Transforms can be sequentially composed, as long as the output type of the first is a subtype of the input of the second, e.g.

Transform[T2, T3] (.) Transform[T1, T2] = Transform[T1, T3].
This simple rule is implemented in abstract.Transform.

Batching and Collation

While clearly universal, the "all data processing is composed callables" is too vague, and not really helpful for organizing data transforms. To better categorize data transforms, we turn to analyzing batched operation.

From a code portability standpoint, we can break down all transforms based on whether they support batched operation in the inputs and/or outputs. This implies that there are four possible types of transforms: single-sample to single-sample, single-samples to batch, batch to batch, and batch to single-sample

Question

Are there any use cases for batch to single-sample transforms? I'm not aware of any, though perhaps there are some edge cases out there.

Within the first three (which are commonly used) the single-sample to batch transform stands out. We define this as a narrower type compared to a generic transform, which we refer to as Collate, which is analogous to the collate_fn of a pytorch dataloader:

class Collate(Protocol, Generic[TTransformed, TCollated]):
    """Data collation."""

    def __call__(self, data: Sequence[TTransformed]) -> TCollated:
        """Collate a set of samples."""
        ...

Composition Rules

Collate cannot be composed, since samples can only be aggregated into a batch once. However, like all transforms, they can be composed "in parallel" by routing different parts of a data structure to different Collate implementations.

Pipelines

A typical data processing pipeline consists of a CPU-side transform, a batching function, and a GPU-side transform. We formalize this using a Pipeline, which collects these three components together into a generically typed container:

Pipeline
       .sample       .collate      .batch
┌──────┐      ┌──────┐    . ┌─────┐      ┌─────┐
│Sample├─────►│Sample├──┐ . │     │      │     │
└──────┘      └──────┘  │ . │     │      │     │
┌──────┐      ┌──────┐  │ . │     │      │     │
│Sample├─────►│Sample├──┤ . │     │      │     │
└──────┘      └──────┘  ├──►│Batch├─────►│Batch│
  ...           ...     │ . │     │      │     │
                        │ . │     │      │     │
┌──────┐      ┌──────┐  │ . │     │      │     │
│Sample├─────►│Sample├──┘ . │     │      │     │
└──────┘      └──────┘    . └─────┘      └─────┘
                     CPU◄───►GPU
  • Pipeline.sample: apply some transform to a single sample, returning another single sample. This represents most common dataloader operations, e.g. data augmentations, point cloud processing, and nominally occurs on the CPU.
  • Pipeline.collate: combine multiple samples into a "batch" which facilitates vectorized processing.
  • Pipeline.batch: this step operates solely on batched data; there is no sharp line where GPU preprocessing ends, and a GPU-based model begins. This captures expensive, GPU-accelerated preprocessing steps.

Note

Since the only distinction between sample-to-sample and batch-to-batch transforms is the definition of a sample and a batch, which are inherently domain and implementation specific, we use the same generic Transform type for both Pipeline.sample and Pipeline.batch, unlike Pipeline.collate, which accepts the distinct Collate type.

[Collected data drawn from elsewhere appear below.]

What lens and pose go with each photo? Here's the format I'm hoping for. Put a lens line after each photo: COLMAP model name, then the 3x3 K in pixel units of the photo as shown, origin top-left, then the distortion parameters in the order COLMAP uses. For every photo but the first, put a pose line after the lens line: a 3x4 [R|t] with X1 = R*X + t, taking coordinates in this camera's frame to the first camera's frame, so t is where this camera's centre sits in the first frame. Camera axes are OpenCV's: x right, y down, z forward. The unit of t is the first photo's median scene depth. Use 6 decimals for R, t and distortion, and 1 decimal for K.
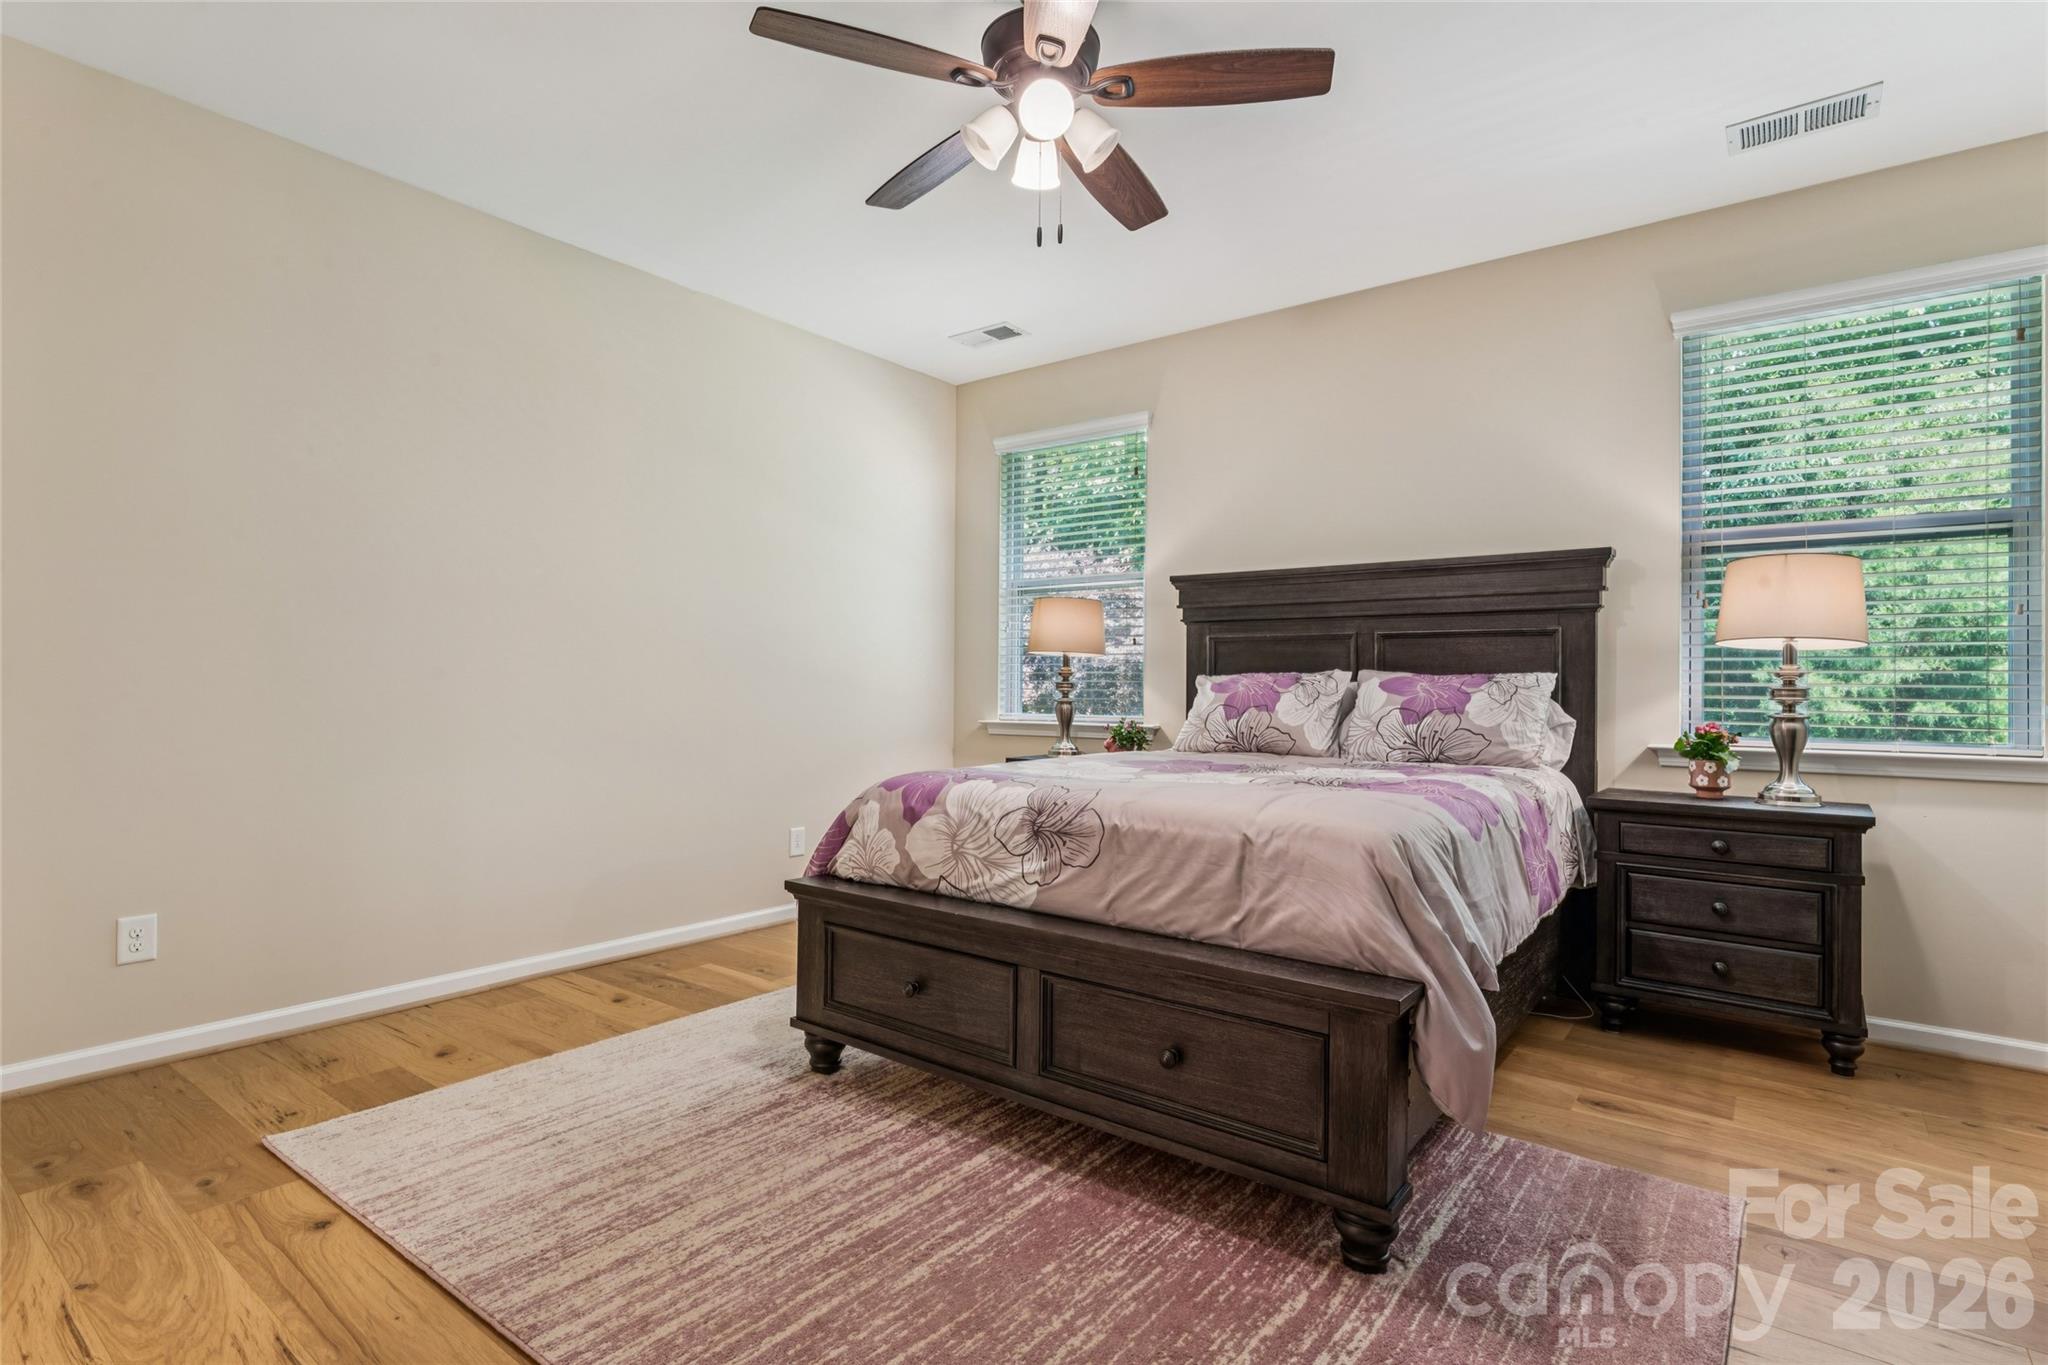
lens RADIAL K [[1006.8, 0, 1025.0], [0, 1006.8, 677.9], [0, 0, 1]] dist [-0.001294, 0.000687]
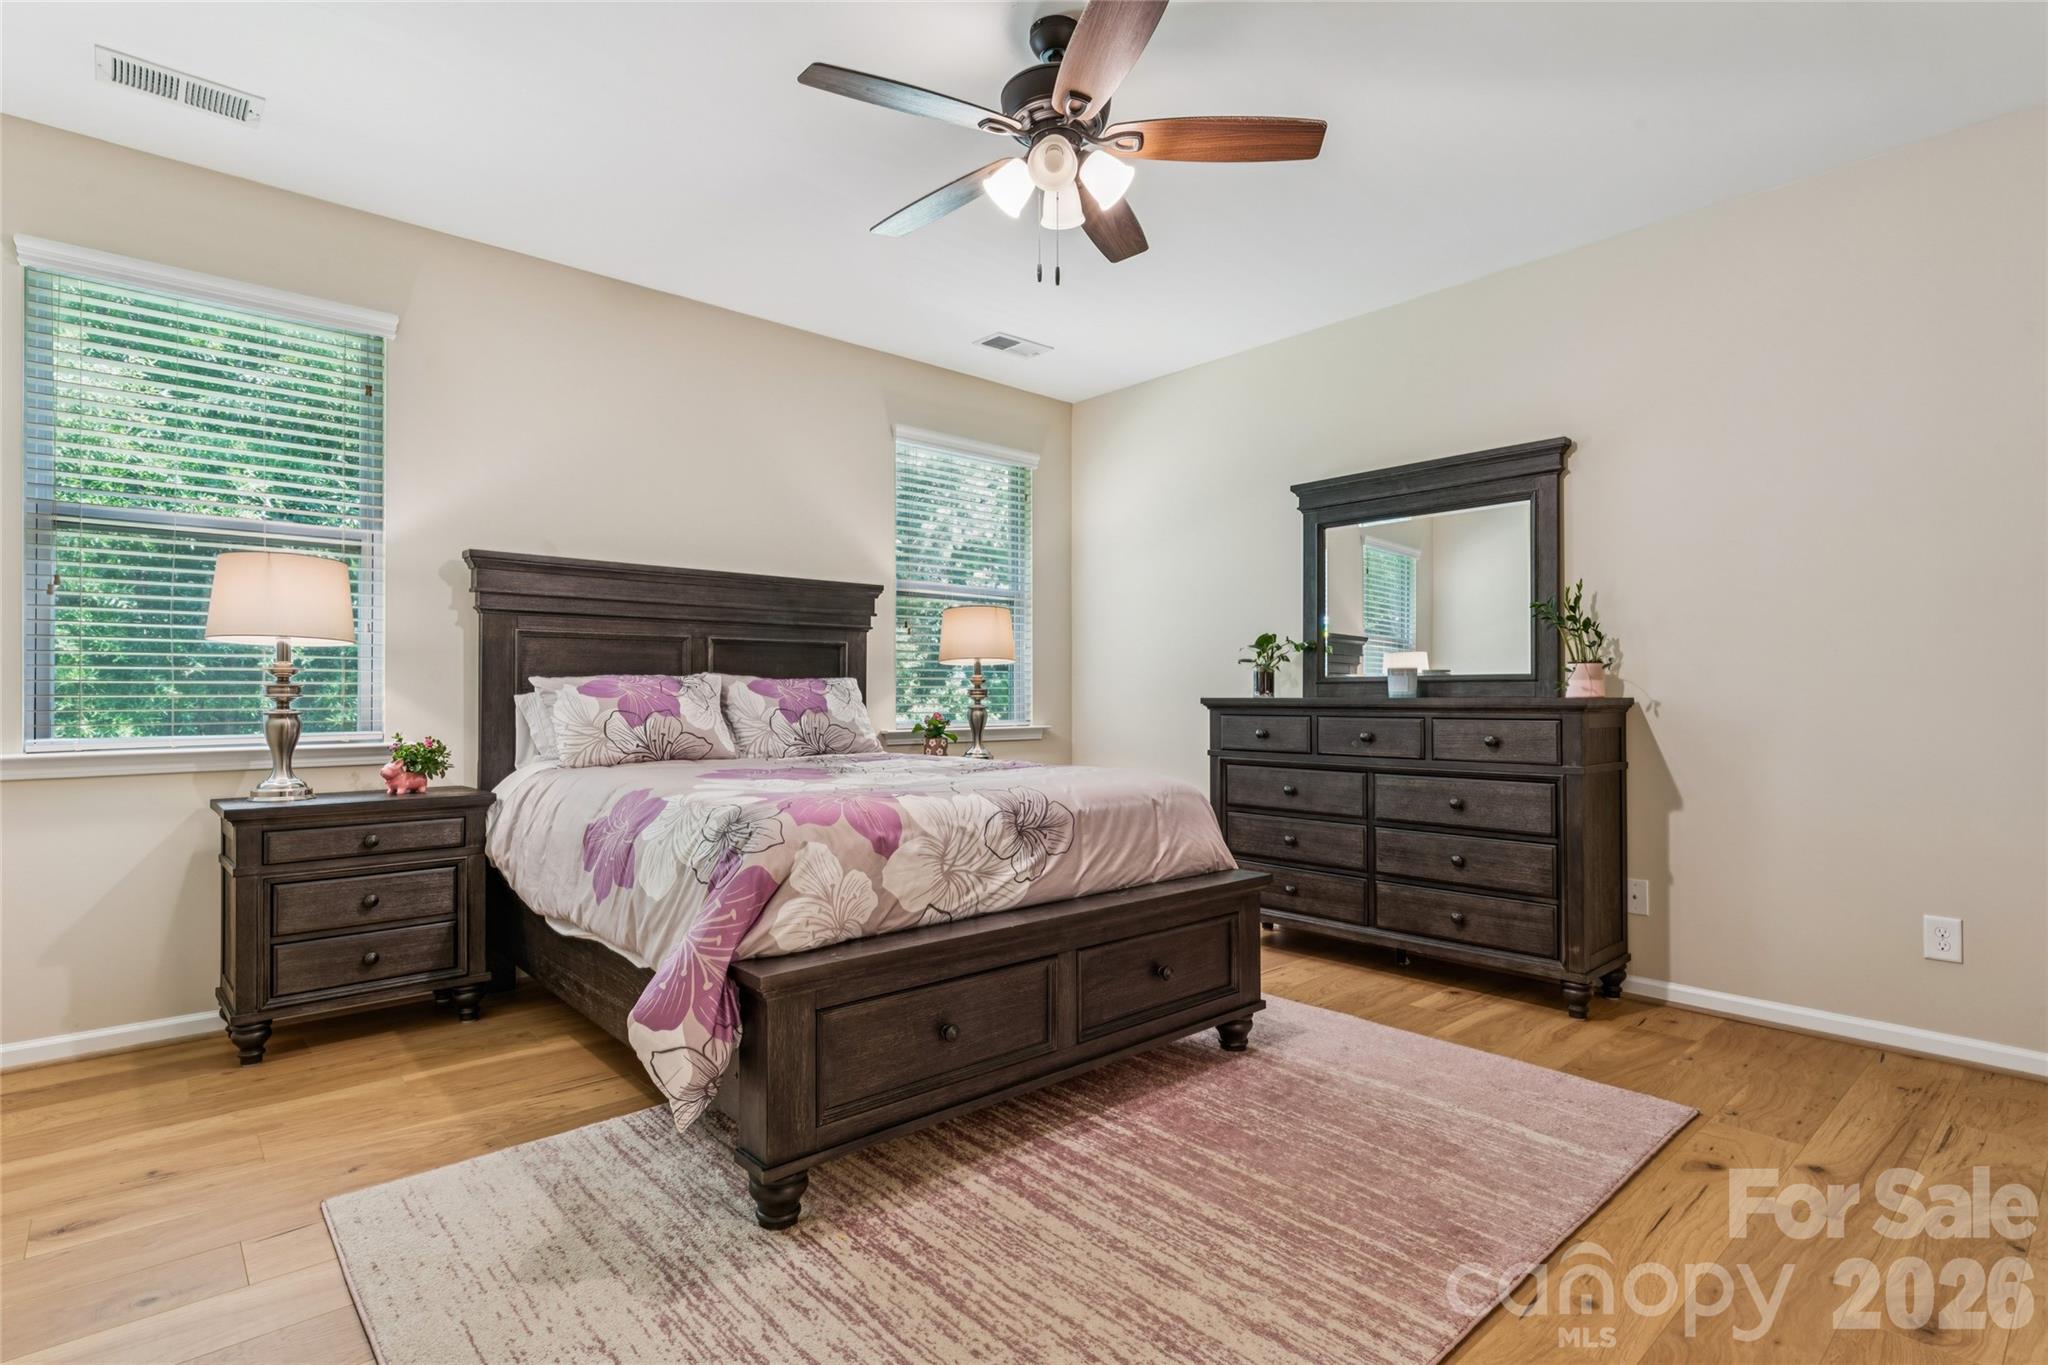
lens RADIAL K [[1006.8, 0, 1036.6], [0, 1006.8, 681.6], [0, 0, 1]] dist [-0.001294, 0.000687]
pose [[0.181254, 0.000692, 0.983436, -0.974736], [-0.008642, 0.999962, 0.000889, -0.004437], [-0.983398, -0.008660, 0.181253, 0.761578]]
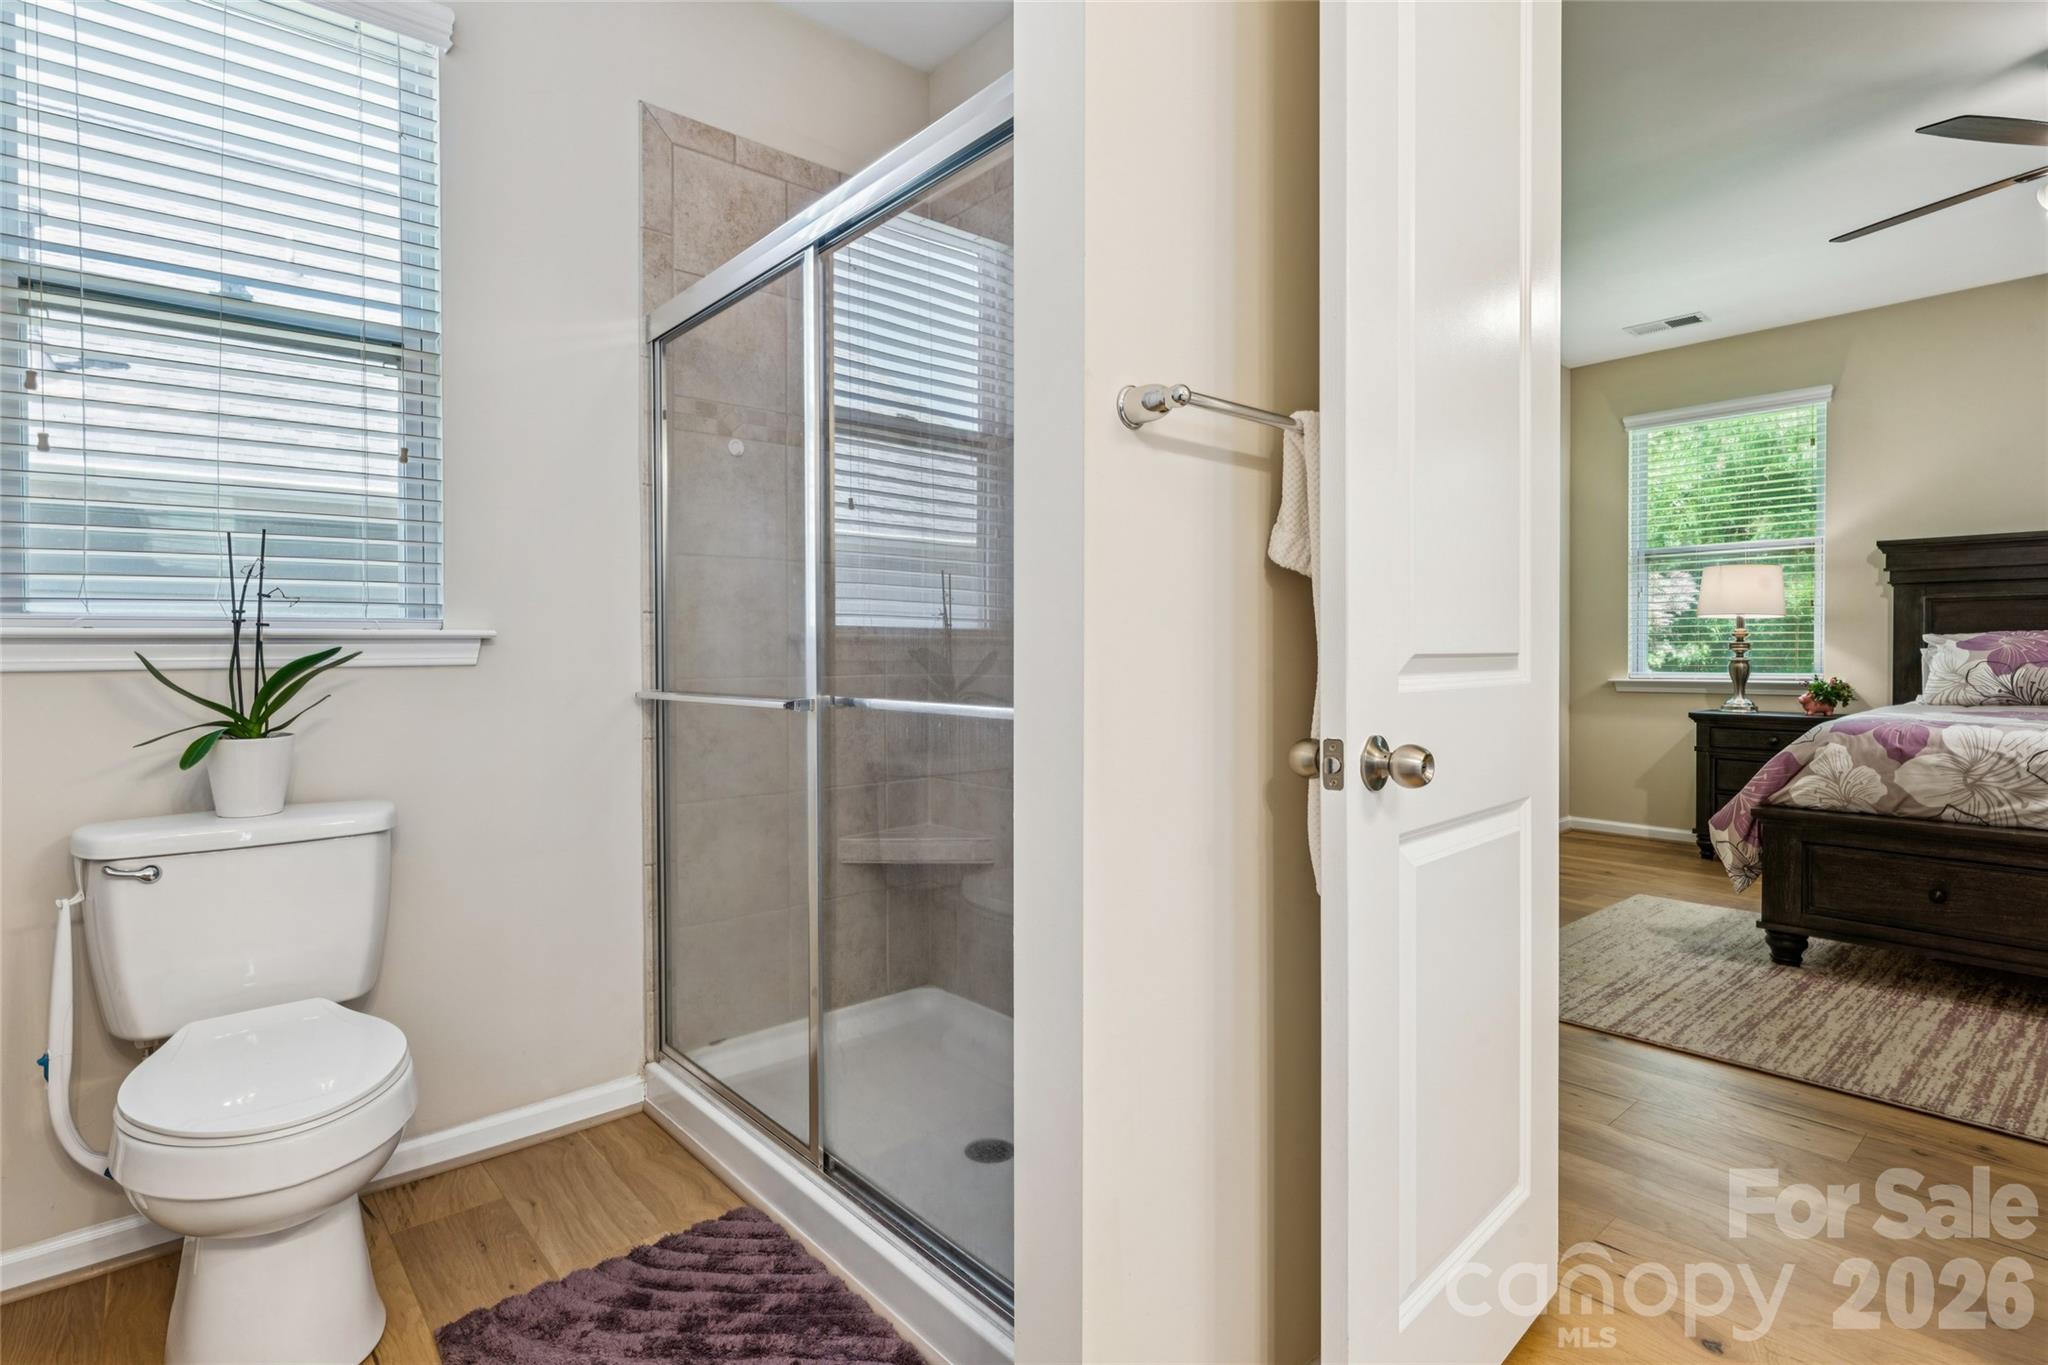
lens RADIAL K [[1006.8, 0, 1014.9], [0, 1006.8, 669.4], [0, 0, 1]] dist [-0.001294, 0.000687]
pose [[0.978679, -0.010783, -0.205113, -0.948007], [0.016414, 0.999533, 0.025774, -0.014326], [0.204740, -0.028591, 0.978399, -0.408261]]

Implementations may also be .sample/.batch-generic, for example using overloaded operators only, operating on pytorch cpu and cuda tensors, or having a numpy/pytorch switch. As such, we leave distinguishing .sample and .batch transforms up to the user.

Composition

Since they contain a Collate step, Pipelines may not be sequentially composed. Again, like all transforms, they can be composed "in parallel" by routing different parts of a data structure to different Collate implementations.

A Pipeline may also be composed with additional Transforms before and after its .sample and .batch.